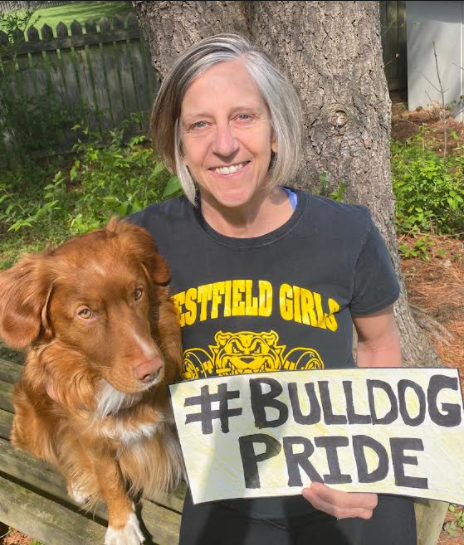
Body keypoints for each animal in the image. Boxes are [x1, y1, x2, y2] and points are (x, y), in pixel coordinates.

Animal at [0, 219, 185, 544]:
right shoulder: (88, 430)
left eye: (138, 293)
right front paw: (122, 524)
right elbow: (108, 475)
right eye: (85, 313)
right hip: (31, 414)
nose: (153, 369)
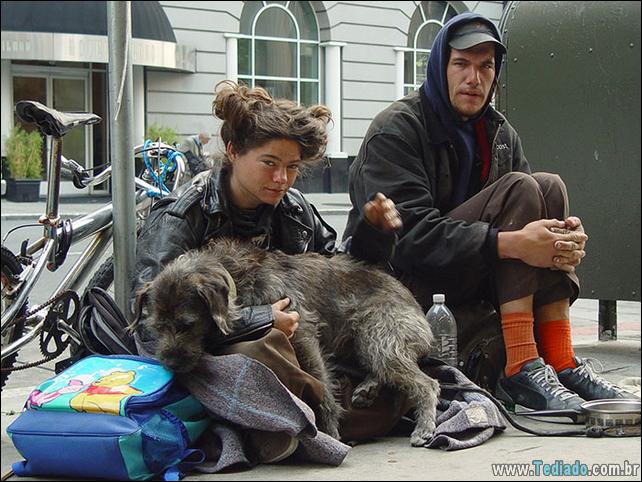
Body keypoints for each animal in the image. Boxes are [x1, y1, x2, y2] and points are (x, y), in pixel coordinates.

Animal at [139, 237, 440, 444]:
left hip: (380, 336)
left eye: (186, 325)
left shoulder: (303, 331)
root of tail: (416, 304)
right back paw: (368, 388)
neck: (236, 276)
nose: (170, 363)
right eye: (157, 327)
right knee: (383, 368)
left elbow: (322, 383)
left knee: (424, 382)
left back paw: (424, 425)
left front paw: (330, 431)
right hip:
------------------------------
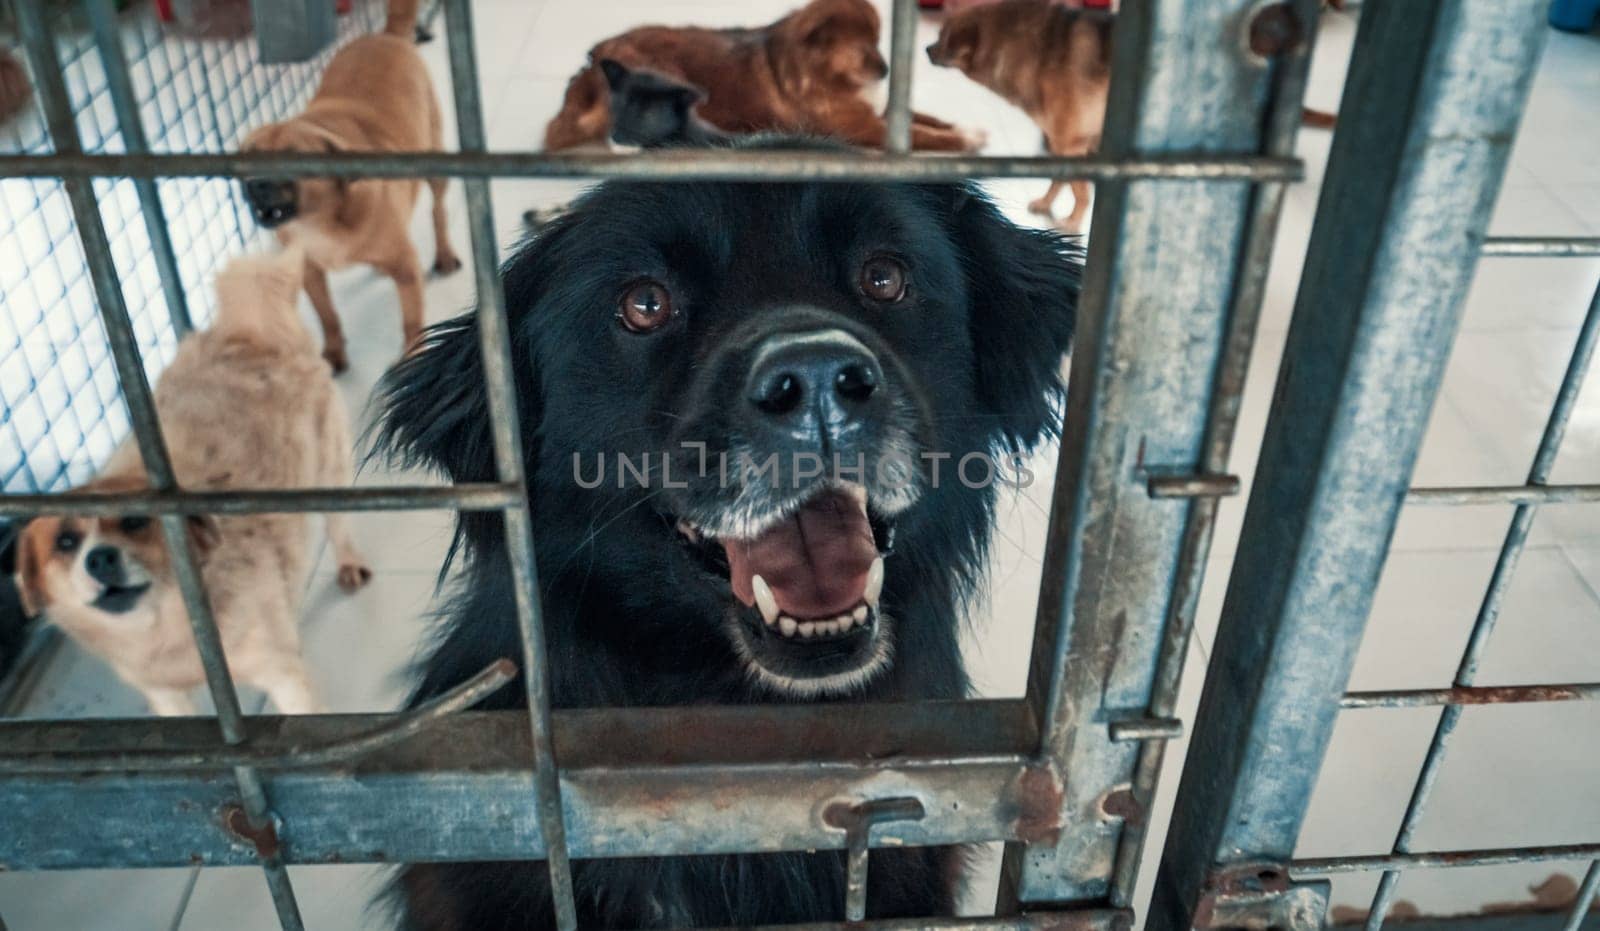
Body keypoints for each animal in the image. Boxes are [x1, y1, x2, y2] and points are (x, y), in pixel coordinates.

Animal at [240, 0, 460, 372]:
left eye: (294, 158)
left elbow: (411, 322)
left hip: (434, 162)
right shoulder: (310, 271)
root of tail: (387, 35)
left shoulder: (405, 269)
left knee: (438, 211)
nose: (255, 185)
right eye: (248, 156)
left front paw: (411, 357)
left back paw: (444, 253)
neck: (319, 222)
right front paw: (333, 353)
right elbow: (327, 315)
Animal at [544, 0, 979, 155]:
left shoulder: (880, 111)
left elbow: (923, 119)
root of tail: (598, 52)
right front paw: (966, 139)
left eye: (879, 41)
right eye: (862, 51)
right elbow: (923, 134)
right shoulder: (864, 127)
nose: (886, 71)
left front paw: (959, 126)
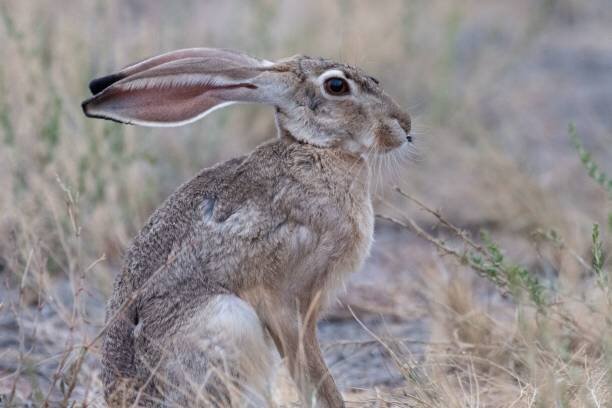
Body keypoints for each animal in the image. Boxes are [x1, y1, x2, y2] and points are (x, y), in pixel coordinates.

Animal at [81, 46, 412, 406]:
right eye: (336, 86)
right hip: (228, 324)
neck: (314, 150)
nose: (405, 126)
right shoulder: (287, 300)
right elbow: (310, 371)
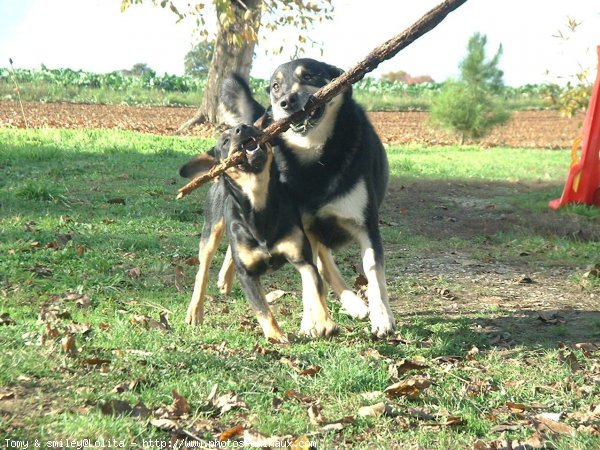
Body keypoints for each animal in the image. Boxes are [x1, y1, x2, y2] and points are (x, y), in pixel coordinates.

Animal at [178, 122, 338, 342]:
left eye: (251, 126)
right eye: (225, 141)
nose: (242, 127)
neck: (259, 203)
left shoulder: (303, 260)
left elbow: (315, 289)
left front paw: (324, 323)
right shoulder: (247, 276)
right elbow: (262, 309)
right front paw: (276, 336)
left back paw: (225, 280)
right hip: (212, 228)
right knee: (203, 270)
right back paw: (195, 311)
------------------------------
__Work to be completed__:
Looking at the records above, please work out how many lines contain "back" and state only that number.

__Finished task__:
5